PURPOSE:To improve the detecting accuracy of position by measuring the pattern of an error of a measuring signal of a linear scale within the defined section, and obtaining and storing the pattern of an average error within the section from the pattern of the error. CONSTITUTION:A linear interferometer 7 is fixed at a predetermined position. An interference signal is outputted from an optical reflecting mirror 6 mounted to a measuring head 3, so that the distance S between the meter 7 and reflecting mirror 6 is measured by a laser head 8. This measuring signal is supplied to an interface 10 of a data collecting computer 11 via a laser controller 9 and stored in the computer 11. The data of the positional error is divided in sections corresponding to every width of slits 2, and the pattern of an average error in each section is obtained. When the counting value of a counter 5 indicates the position of each section, the pattern of the average interpolation error in the section is read out from the computer 11. If the pattern of the average interpolation error is removed from the measuring signal of a measuring amplifier 4, it is possible to obtain a signal having the interpolation error corrected.

Description

DETAILED DESCRIPTION OF THE INVENTION (Field of Industrial Application) The present invention relates to a technique that can improve the accuracy of position detection of a linear encoder used, for example, in an X-Y table of semiconductor manufacturing equipment.

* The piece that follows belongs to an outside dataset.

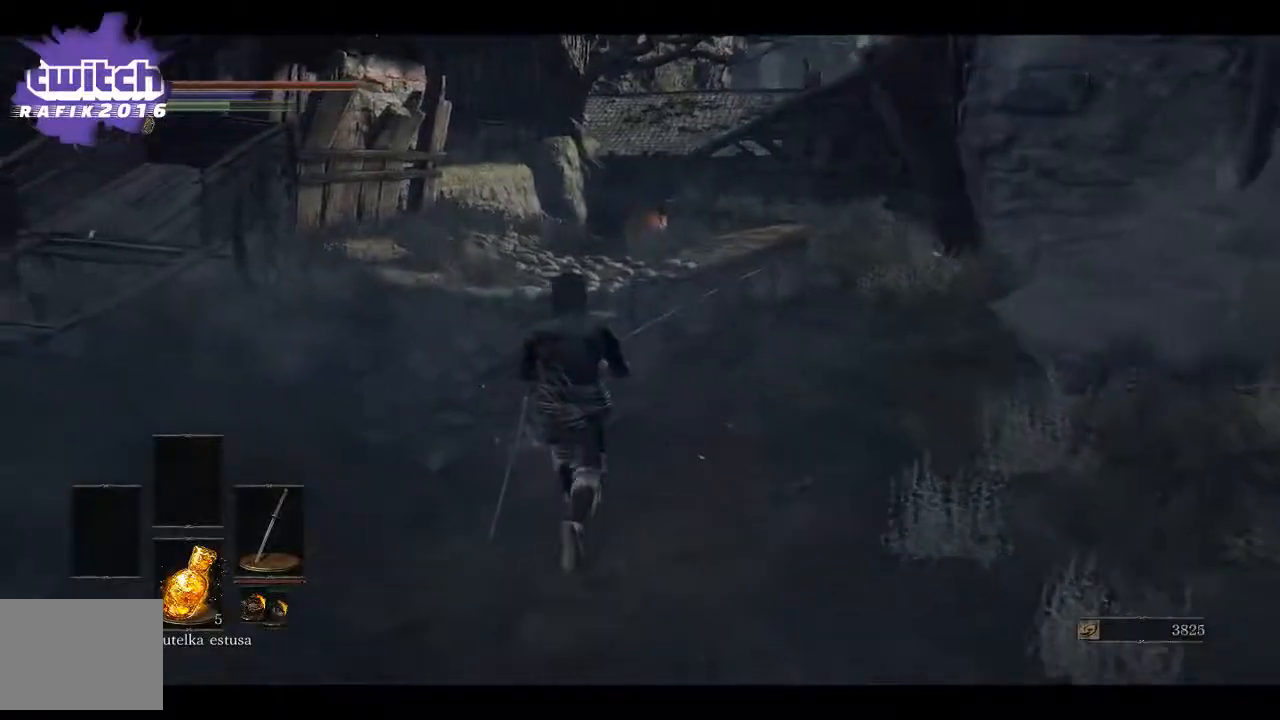
{"buttons": ["B"], "left_stick": "up", "right_stick": "center", "events": []}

(Prior Art) A linear encoder is an i+q constant means that can output position data as an electric signal, and is widely used for various position detection applications.

FIG. 5 shows a configuration diagram of a general optical linear encoder.

In the figure, when the measuring head 3 scans the scale 1 in which the slit 2 is carved, the measuring head 3 scans the scale 1 in which the slit 2 is carved.
Two sine wave signals 40, 41 having a phase shift of 90' relative to each other as shown in a) are generated.

In order to obtain the required resolution, this signal 40.degree. 41 is divided by the measurement amplifier 4 and shaped into rectangular wave pulses 42 and 43 as shown in FIG. 6(b).

In the above optical linear encoder, the measurement amplifier 4
The relative position of the measurement head 3 with respect to the scale l can be detected by counting the rectangular wave pulses, which are the output signals of the scale l, using a counter.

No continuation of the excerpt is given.